Noah and his karmic buddy Cody

When Rob and Megan left to visit his family in Minneapolis. Noah was feeling down in the dumps because his primary human had left (I’m a distant second in the Noah scheme of things), so I decided that if the weather cooperated, I would take him to the dog park early today. Around five that day, it was cloudy and marginally cooler (93) and the air smelled of rain. I hoped for a synchro and brought along a book, figuring the park would be empty. It wasn’t.
Cody’s human, Karin, had already arrived and set up the doggie tarp pool. Several other women were also there whose names I don’t know. But I could pick their dogs out of a police lineup – Thunder and Bruno, big, gentle boys; Lou and Bru, a pair of Dobermans who are major Frisbee players; Lily, a playful black lab; an Obama pooch (non allergenic) who is on meds for epileptic seizures; and then Mia and Bandit, a Husky and Corgi who belong to Rob’s private yoga student, Diana.
This group typically congregates around the dog pool, in the middle park (there are four adjoining parks for various sizes of dogs). Another group of dogs and their humans occupy a vastly shady area on the far side of the other large dog park. In this group are some lazy collies and a couple of smaller dogs. Of these dogs, I know Mikey – a busy little terrier who enjoys humans, greets the people who know his name, but who generally spends about two hours crisscrossing the park with his nose to the ground. He wants to play with other dogs, enjoys chasing and being chased, but every time he starts doing this, his human – let’s call her Dot – calls him on it, her voice echoing across the park like the shrill cry of a banshee.
“Mikey, Mikey, get over here!”
Several days ago, Mikey trotted over to our group to greet everyone, and suddenly a man came hurrying after him, shouting his name, with Dot hurrying along behind him. Karin remarked, “Mikey likes our side of the park.”
Dot gave Karin the strangest, coldest look, and sniped, “Yeah, he likes hanging out with the lower class.”
Karin and I just looked at each other and burst out laughing. “Did she really say that?” I asked.
It turned out that Karin and Dot had arrived at the park at the same time that day and Dot told Karin that Cody should be banned from the park. “He plays too roughly.”
Karin, a non-confrontational woman, simply shrugged. “That’s how dogs play.”
Dot is odd.

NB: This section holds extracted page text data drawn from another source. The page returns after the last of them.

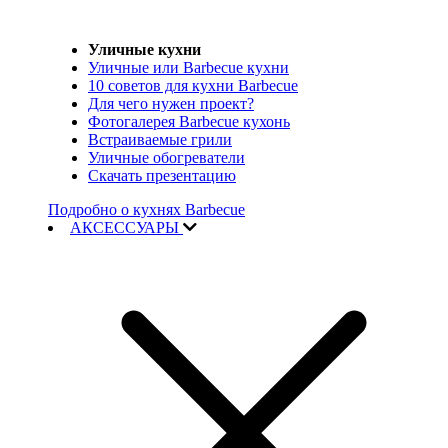
Уличные кухни
Уличные или Barbecue кухни
10 советов для кухни Barbecue
Для чего нужен проект?
Фотогалерея Barbecue кухонь
Встраиваемые грили
Уличные обогреватели
Скачать презентацию
Подробно о кухнях Barbecue
АКСЕССУАРЫ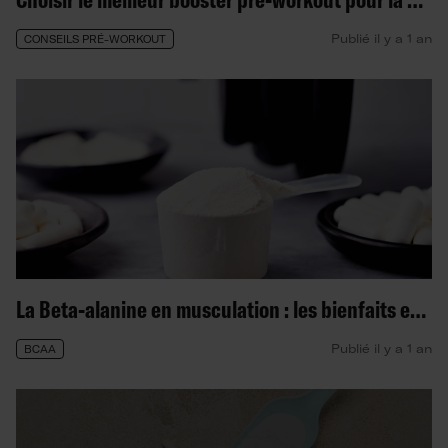
Publié il y a 1 an
CONSEILS PRÉ-WORKOUT
La Beta-alanine en musculation : les bienfaits et le dosage
Publié il y a 1 an
BCAA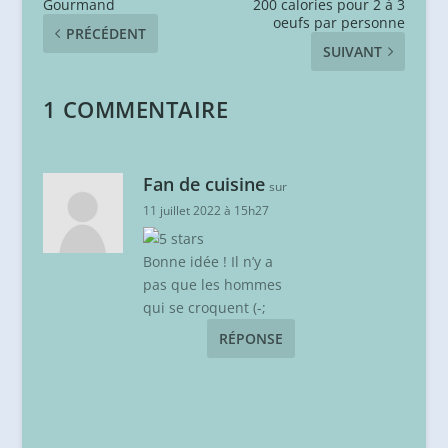
Gourmand
200 calories pour 2 à 3
oeufs par personne
PRÉCÉDENT
SUIVANT
1 COMMENTAIRE
Fan de cuisine
sur
11 juillet 2022 à 15h27
Bonne idée ! Il n’y a
pas que les hommes
qui se croquent (-;
RÉPONSE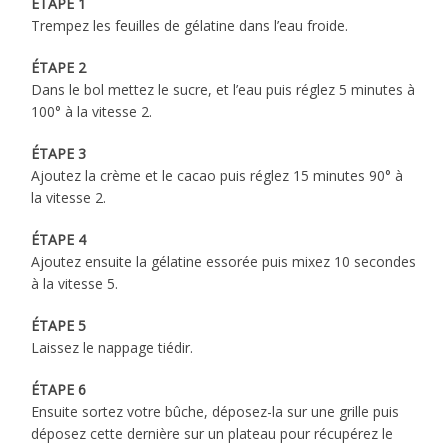
ÉTAPE 1
Trempez les feuilles de gélatine dans l’eau froide.
ÉTAPE 2
Dans le bol mettez le sucre, et l’eau puis réglez 5 minutes à
100° à la vitesse 2.
ÉTAPE 3
Ajoutez la crème et le cacao puis réglez 15 minutes 90° à
la vitesse 2.
ÉTAPE 4
Ajoutez ensuite la gélatine essorée puis mixez 10 secondes
à la vitesse 5.
ÉTAPE 5
Laissez le nappage tiédir.
ÉTAPE 6
Ensuite sortez votre bûche, déposez-la sur une grille puis
déposez cette dernière sur un plateau pour récupérez le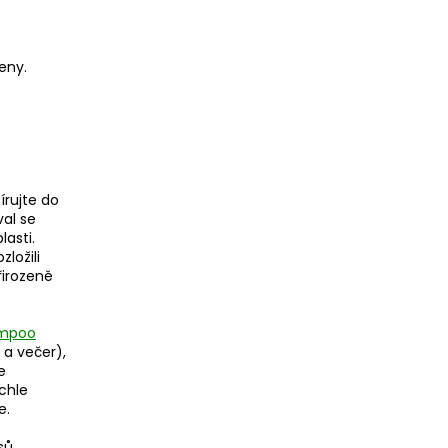
eny.
írujte do
val se
asti.
ložili
řirozeně
ampoo
 a večer),
e
chle
e.
sů.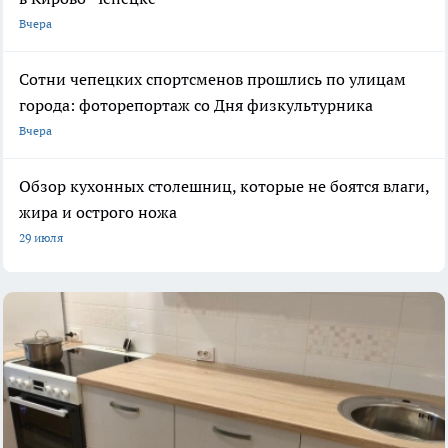
Вчера
Сотни чепецких спортсменов прошлись по улицам
города: фоторепортаж со Дня физкультурника
Вчера
Обзор кухонных столешниц, которые не боятся влаги,
жира и острого ножа
29 июля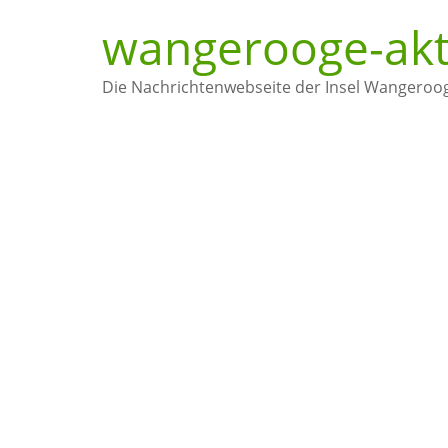
wangerooge-akt
Die Nachrichtenwebseite der Insel Wangeroo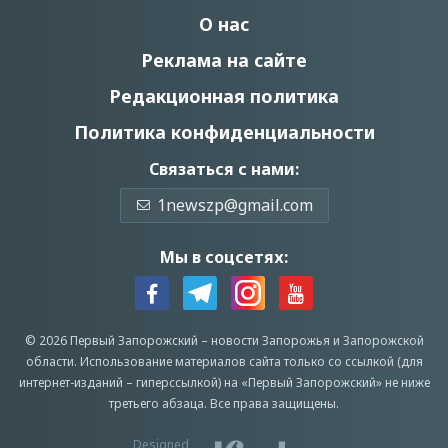
О нас
Реклама на сайте
Редакционная политика
Политика конфиденциальности
Связаться с нами:
1newszp@gmail.com
Мы в соцсетях:
© 2026 Первый Запорожский –
новости Запорожья
и Запорожской
области.
Использование материалов сайта только со ссылкой (для
интернет-изданий – гиперссылкой) на «Первый Запорожский» не ниже
третьего абзаца.
Все права защищены.
Designed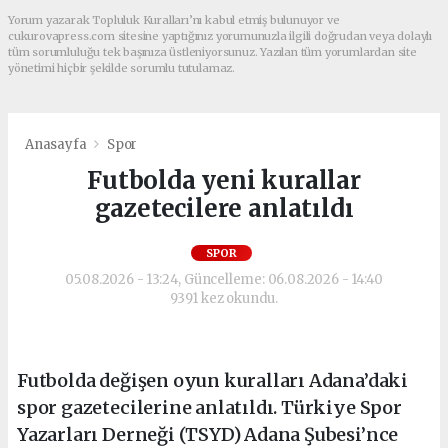
Yorum yazarak Topluluk Kuralları’nı kabul etmiş bulunuyor ve
cukurovapress.com sitesine yaptığınız yorumunuzla ilgili doğrudan veya dolaylı
tüm sorumluluğu tek başınıza üstleniyorsunuz. Yazılan tüm yorumlardan site
yönetimi hiçbir şekilde sorumlu tutulamaz.
Anasayfa
Spor
Futbolda yeni kurallar
gazetecilere anlatıldı
SPOR
05.08.2026 - 13:24, Güncelleme: 06.08.2026 - 14:40
9391 kez okundu.
Futbolda değişen oyun kuralları Adana’daki
spor gazetecilerine anlatıldı. Türkiye Spor
Yazarları Derneği (TSYD) Adana Şubesi’nce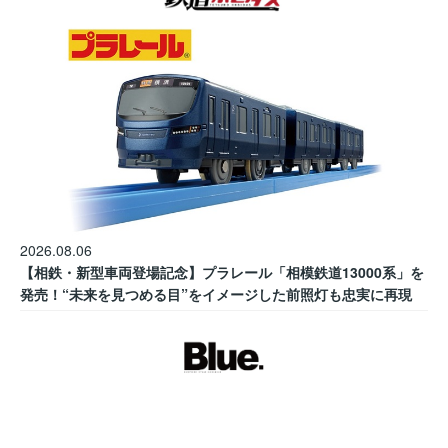
2026.08.06
【相鉄・新型車両登場記念】プラレール「相模鉄道13000系」を
発売！“未来を見つめる目”をイメージした前照灯も忠実に再現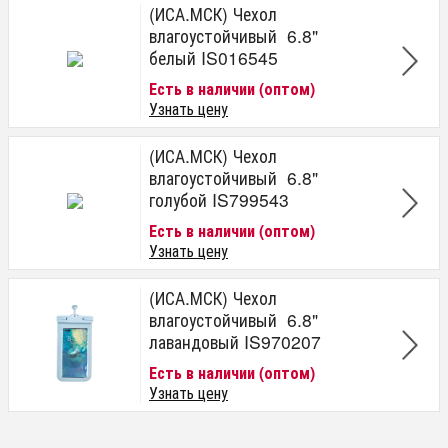
(ИСА.МСК) Чехол
влагоустойчивый 6.8"
белый IS016545
Есть в наличии (оптом)
Узнать цену
(ИСА.МСК) Чехол
влагоустойчивый 6.8"
голубой IS799543
Есть в наличии (оптом)
Узнать цену
(ИСА.МСК) Чехол
влагоустойчивый 6.8"
лавандовый IS970207
Есть в наличии (оптом)
Узнать цену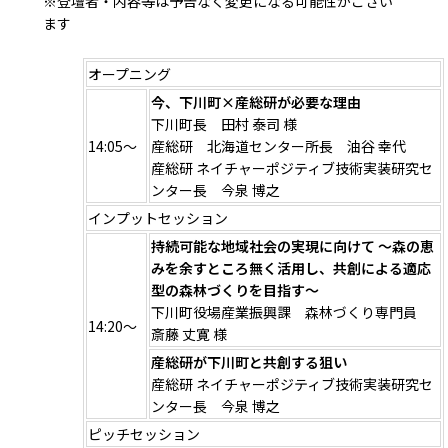
※登壇者・内容等は予告なく変更になる可能性がござい
ます
オープニング
今、下川町×産総研が必要な理由
下川町長 田村 泰司 様
14:05～
産総研 北海道センター所長 油谷 幸代
産総研 ネイチャーポジティブ技術実装研究セ
ンター長 今泉 博之
インプットセッション
持続可能な地域社会の実現に向けて ～森の恵
みを余すところ無く活用し、共創による適応
型の森林づくりを目指す～
下川町役場産業振興課 森林づくり専門員
14:20～
斎藤 丈寛 様
産総研が下川町と共創する狙い
産総研 ネイチャーポジティブ技術実装研究セ
ンター長 今泉 博之
ピッチセッション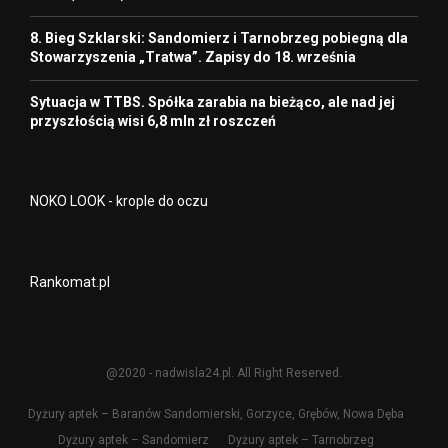
8. Bieg Szklarski: Sandomierz i Tarnobrzeg pobiegną dla
Stowarzyszenia „Tratwa”. Zapisy do 18. września
Sytuacja w TTBS. Spółka zarabia na bieżąco, ale nad jej
przyszłością wisi 6,8 mln zł roszczeń
NOKO LOOK - krople do oczu
Rankomat.pl
@2020 - nadwisla24.pl. All Right Reserved.
Dyżury aptek – Baranów Sandomierski, Gorzyce, Grębów, Nowa Dęba
Dyżury aptek – Sandomierz
Dyżury aptek – Tarnobrzeg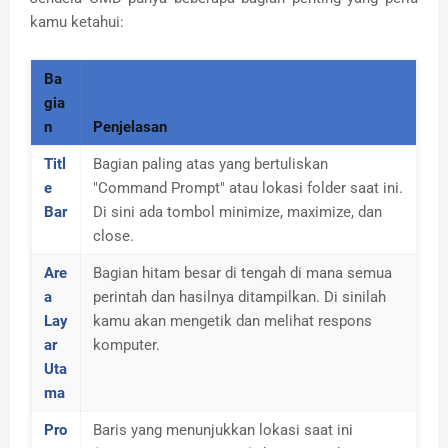
kamu ketahui:
Ba
gia
n
Penjelasan
Titl
Bagian paling atas yang bertuliskan
e
"Command Prompt" atau lokasi folder saat ini.
Bar
Di sini ada tombol minimize, maximize, dan
close.
Are
Bagian hitam besar di tengah di mana semua
a
perintah dan hasilnya ditampilkan. Di sinilah
Lay
kamu akan mengetik dan melihat respons
ar
komputer.
Uta
ma
Pro
Baris yang menunjukkan lokasi saat ini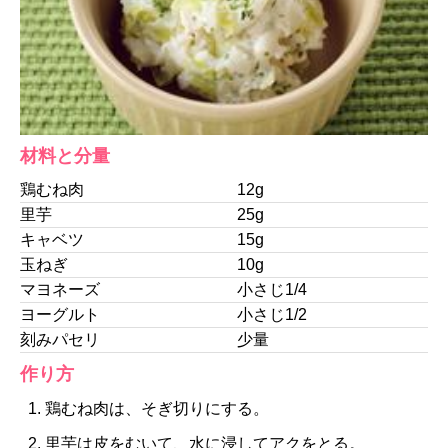
材料と分量
鶏むね肉
12g
里芋
25g
キャベツ
15g
玉ねぎ
10g
マヨネーズ
小さじ1/4
ヨーグルト
小さじ1/2
刻みパセリ
少量
作り方
鶏むね肉は、そぎ切りにする。
里芋は皮をむいて、水に浸してアクをとる。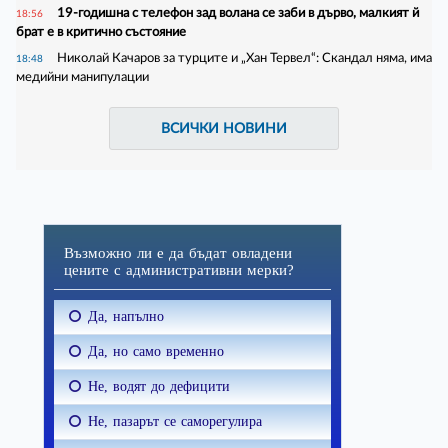
19-годишна с телефон зад волана се заби в дърво, малкият й
18:56
брат е в критично състояние
Николай Качаров за турците и „Хан Тервел“: Скандал няма, има
18:48
медийни манипулации
ВСИЧКИ НОВИНИ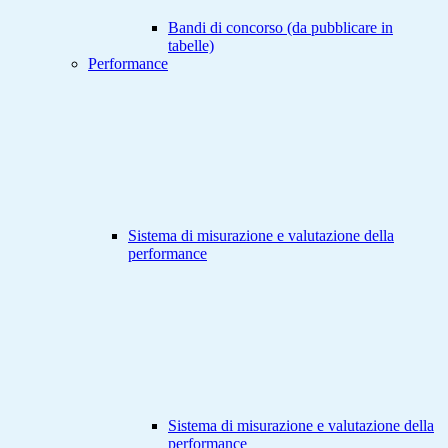
Bandi di concorso (da pubblicare in
tabelle)
Performance
Sistema di misurazione e valutazione della
performance
Sistema di misurazione e valutazione della
performance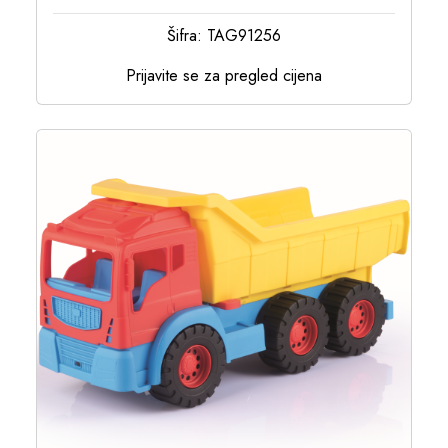
Šifra: TAG91256
Prijavite se za pregled cijena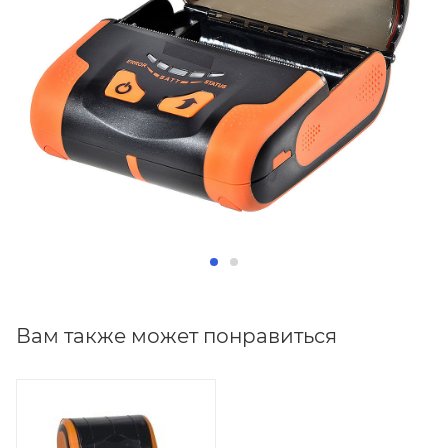
Вам также может понравиться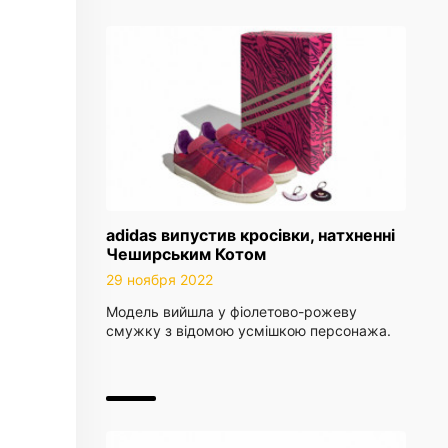
adidas випустив кросівки, натхненні
Чеширським Котом
29 ноября 2022
Модель вийшла у фіолетово-рожеву
смужку з відомою усмішкою персонажа.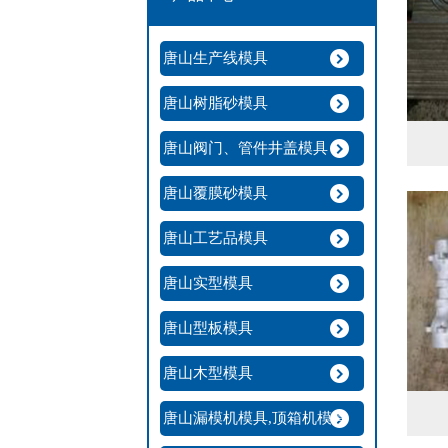
唐山生产线模具
唐山树脂砂模具
唐山阀门、管件井盖模具
唐山覆膜砂模具
唐山工艺品模具
唐山实型模具
唐山型板模具
唐山木型模具
唐山漏模机模具,顶箱机模具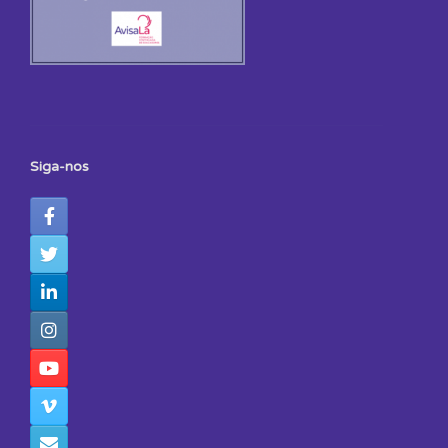
Siga-nos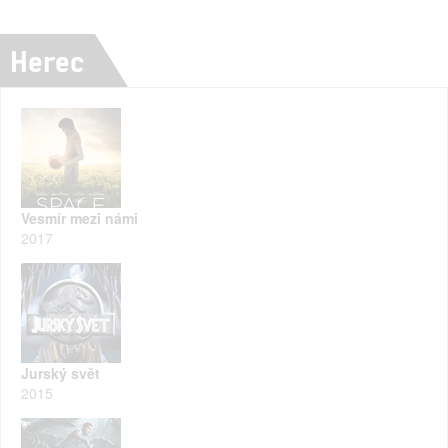
Herec
Vesmír mezi námi
2017
Jurský svět
2015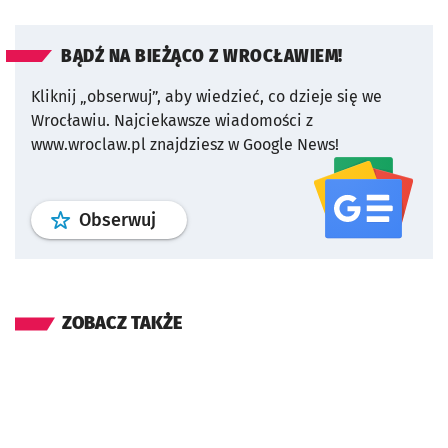
BĄDŹ NA BIEŻĄCO Z WROCŁAWIEM!
Kliknij „obserwuj”, aby wiedzieć, co dzieje się we
Wrocławiu.
Najciekawsze wiadomości z
www.wroclaw.pl znajdziesz w Google News!
profil
google news
serwisu wroclaw
Obserwuj
ZOBACZ TAKŻE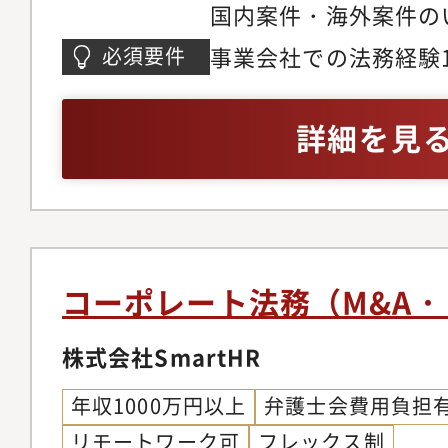
国内案件・海外案件の
していただくかを決定
事業会社での法務経験
必須要件
可能ですので、選考内
ださい。（希望業務を
詳細を見
はありません）【対象
理発電プラント、バイ
水処理プラント、ガス
橋梁などの公共工事や
ど、幅広い案件に対応
コーポレート法務（M&A
にいながら多様な経験
た個別性の高いプロジ
株式会社SmartHR
類型化された契約法務
年収1000万円以上
弁護士会費用負担
点からビジネス推進に
リモートワーク可
フレックス制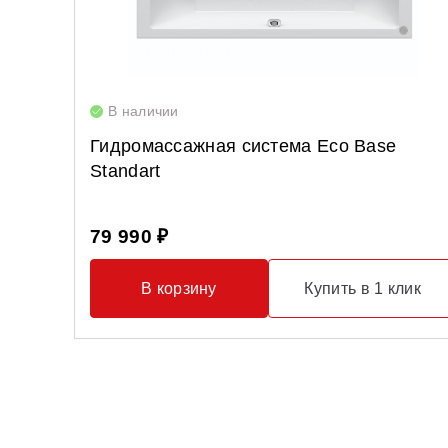
В наличии
Гидромассажная система Eco Base
Standart
79 990 ₽
В корзину
Купить в 1 клик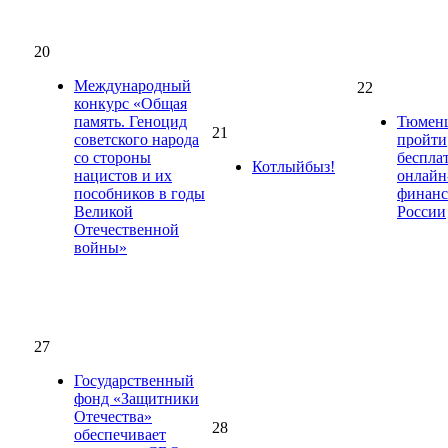
20
Международный
22
конкурс «Общая
память. Геноцид
Тюмен
21
советского народа
пройти
со стороны
беспла
Котлыйбыз!
нацистов и их
онлайн
пособников в годы
финанс
Великой
России
Отечественной
войны»
27
Государственный
фонд «Защитники
Отечества»
28
обеспечивает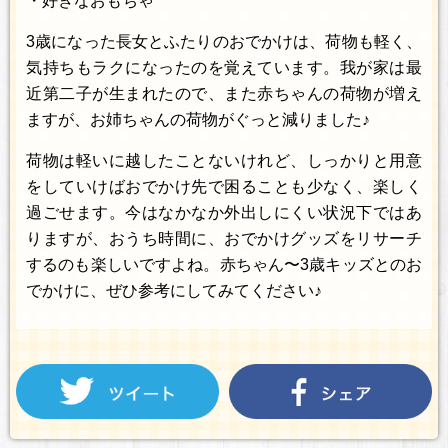
・好きなおもちゃ
3歳になった長女とふたりのおでかけは、荷物も軽く、
気持ちもラクになったのを覚えています。我が家は最
近第二子が生まれたので、また赤ちゃんの荷物が増え
ますが、お姉ちゃんの荷物がぐっと減りました♪
荷物は軽いに越したことないけれど、しっかりと用意
をしていけばおでかけ先で困ることも少なく、楽しく
過ごせます。今はなかなか外出しにくい状況下ではあ
りますが、おうち時間に、おでかけグッズをリサーチ
するのも楽しいですよね。赤ちゃん〜3歳キッズとのお
でかけに、ぜひ参考にしてみてください♪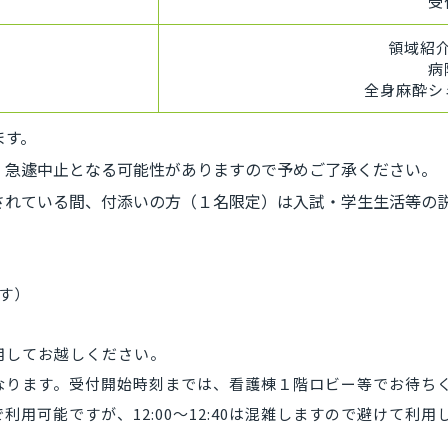
受
領域紹
病
全身麻酔シ
ます。
、急遽中止となる可能性がありますので予めご了承ください。
されている間、付添いの方（１名限定）は入試・学生生活等の
ます）
用してお越しください。
なります。受付開始時刻までは、看護棟１階ロビー等でお待ち
ーで利用可能ですが、12:00～12:40は混雑しますので避けて利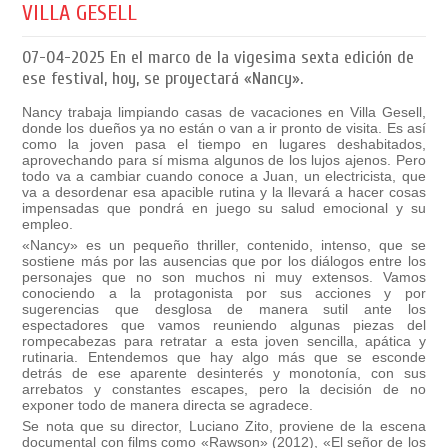
VILLA GESELL
07-04-2025
En el marco de la vigesima sexta edición de
ese festival, hoy, se proyectará «Nancy».
Nancy trabaja limpiando casas de vacaciones en Villa Gesell,
donde los dueños ya no están o van a ir pronto de visita. Es así
como la joven pasa el tiempo en lugares deshabitados,
aprovechando para sí misma algunos de los lujos ajenos. Pero
todo va a cambiar cuando conoce a Juan, un electricista, que
va a desordenar esa apacible rutina y la llevará a hacer cosas
impensadas que pondrá en juego su salud emocional y su
empleo.
«Nancy» es un pequeño thriller, contenido, intenso, que se
sostiene más por las ausencias que por los diálogos entre los
personajes que no son muchos ni muy extensos.
Vamos
conociendo a la protagonista por sus acciones y por
sugerencias que desglosa de manera sutil ante los
espectadores que vamos reuniendo algunas piezas del
rompecabezas para retratar a esta joven sencilla, apática y
rutinaria. Entendemos que hay algo más que se esconde
detrás de ese aparente desinterés y monotonía, con sus
arrebatos y constantes escapes, pero la decisión de no
exponer todo de manera directa se agradece.
Se nota que su director,
Luciano Zito, proviene de la escena
documental
con films como «Rawson» (2012), «El señor de los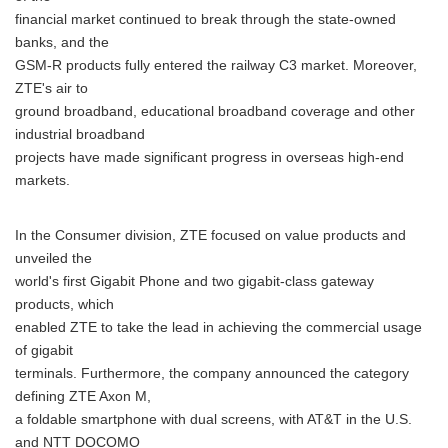
financial market continued to break through the state-owned
banks, and the
GSM-R products fully entered the railway C3 market. Moreover,
ZTE's air to
ground broadband, educational broadband coverage and other
industrial broadband
projects have made significant progress in overseas high-end
markets.
In the Consumer division, ZTE focused on value products and
unveiled the
world's first Gigabit Phone and two gigabit-class gateway
products, which
enabled ZTE to take the lead in achieving the commercial usage
of gigabit
terminals. Furthermore, the company announced the category
defining ZTE Axon M,
a foldable smartphone with dual screens, with AT&T in the U.S.
and NTT DOCOMO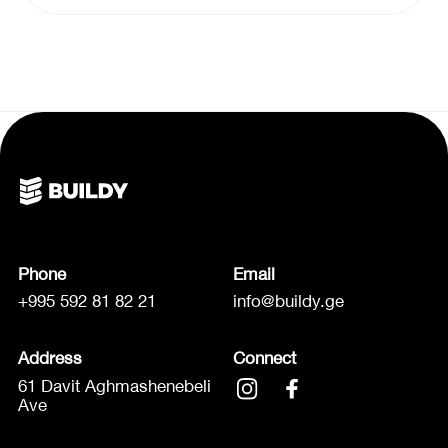
Phone
Email
+995 592 81 82 21
info@buildy.ge
Address
Connect
61 Davit Aghmashenebeli
Ave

She always wears a hat, long sleeved shirts and long pants – even when it’s 101 out – and carries a bag that contains who knows what. Dot never says hello to anyone except the people she sits with on the far side of the park. Even if you greet her, she pretends she hasn’t heard you. She never picks up Mikey’s poop.
It started raining about half an hour after I arrived and we all moved under shelters. The people on the far side of the park moved with their dogs into the area where we were huddled. The rain didn’t last long and we returned to our benches and the dogs went about their business. Suddenly, several of us saw Cody chasing Mikey and saw Dot whip out her insect repellent and spray it into Cody’s eyes.
It’s the kind of abuse that riles people, that riled me, that prompted Karin to shoot to her feet. “That does it,” Karin snapped. “She did this once the other day and I didn’t confront her yesterday, but now I’ve had it.” She headed for Dot, with the Doberman’s human and I hurrying along to support her.
Dot was already on her cell, talking to 911, rambling on about how a woman half her age (Karin’s 54, which would put Dot at 108 – slight exaggeration) and twice her size was in her face, harassing her. Karin and I and the Doberman human exploded with laughter. Dot rambled on like this for several minutes and then hurried over to her clutch of buddies for “protection.”
Someone washed out Cody’ eyes while this was going on, we stuck around longer than usual so Karin would have witnesses, and the police eventually arrived – two undercover drug cops. Dot hurried out to greet them, to get in her side of the story. The rest of us waited in our area. These two young, tough-looking guys finally made their way to us.
Shift change. That’s why we had armed undercover drug boys instead of, well, dog park boys. They basically said that Dot has some screws loose, they told her to forget the bug spray, and that if it happened again, Karin could call Animal Care and Control and file a complaint. “But the real problem,” says one cop,” is that this dog park is nicer than most kid day care centers. If the cops get too many complaints, the city may just decide to close the park.”
The synchro here is that I’m writing about shape shifters – humans who have been turned into dog/wolf shifters. In this particular story, the species is violent. What I discovered, though, is that the dog part of this equation is willing to live and let live. It’s the humans who go for the jugular.
I may have to alter the particulars of my plot line.